Makes me wonder if you’ve ever really been in love or really known someone intimately.

Makes me wonder if you self-narrate your life with “Stieg hesitantly buttered his toast. He knew it would be a long time before he ate toast while he read fanmail over coffee alone in the mornings ever again.” Aren’t you bored?

I will probably finish your book, but I really really want to go wash out my head with Walker Percy now. Should I just watch the movie instead? Do you narrate that too?

Sincerely, [she signed the letter, sighing over her coffee, wishing that she hadn’t chosen to write this on the train when she knew that she would get agitated and didn’t want the other passengers looking her way]

Hännah

p.s.
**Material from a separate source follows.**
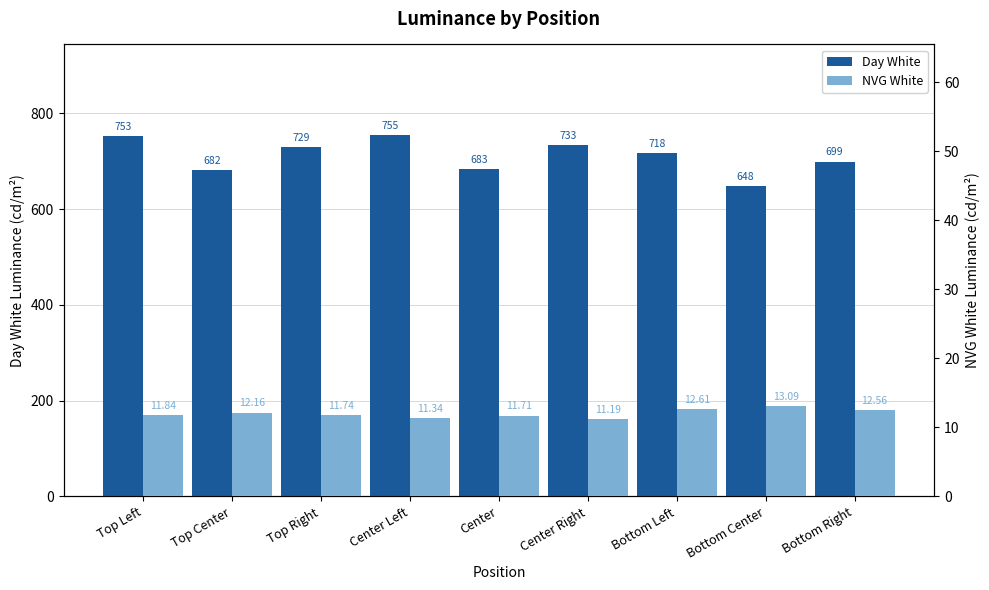

Which series has the largest range (max minus min)?

Day White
If you’re thinking of reading this book, go read Elora’s novel instead. So much better.

 

2 thoughts on “When plot isn’t everything

  1. I love both versions of the movies, but after buying this book I didn’t finish it. And I really really tried, but there’s still a chapter or few left. I love the story and plot, but it’s so hard to connect to what’s actually written. [Mary tentatively began contemplating learning to read Swedish, as an effort to allow Stieg the benefit of doubt, but sighed as she acknowledged that she had not the time nor energy to do so, and further squirmed as she felt ill at ease, realizing that she fluently understands but one language and wondered worriedly if this reflected on her character as an American].

  2. I read the first book but wasn’t able to make it through the second because it was painfully obvious that Mikael Blomkvist was just a Gary Stu (there are literally pages of Mikael’s lover going on about how great he is, including naming him the best lover she’s ever had). However, I am pretty forgiving of the general mediocrity of these books because they were published post-mortem. The manuscripts were discovered after Stieg Larsson’s death and, as such, he was never given an opportunity to edit them for publication.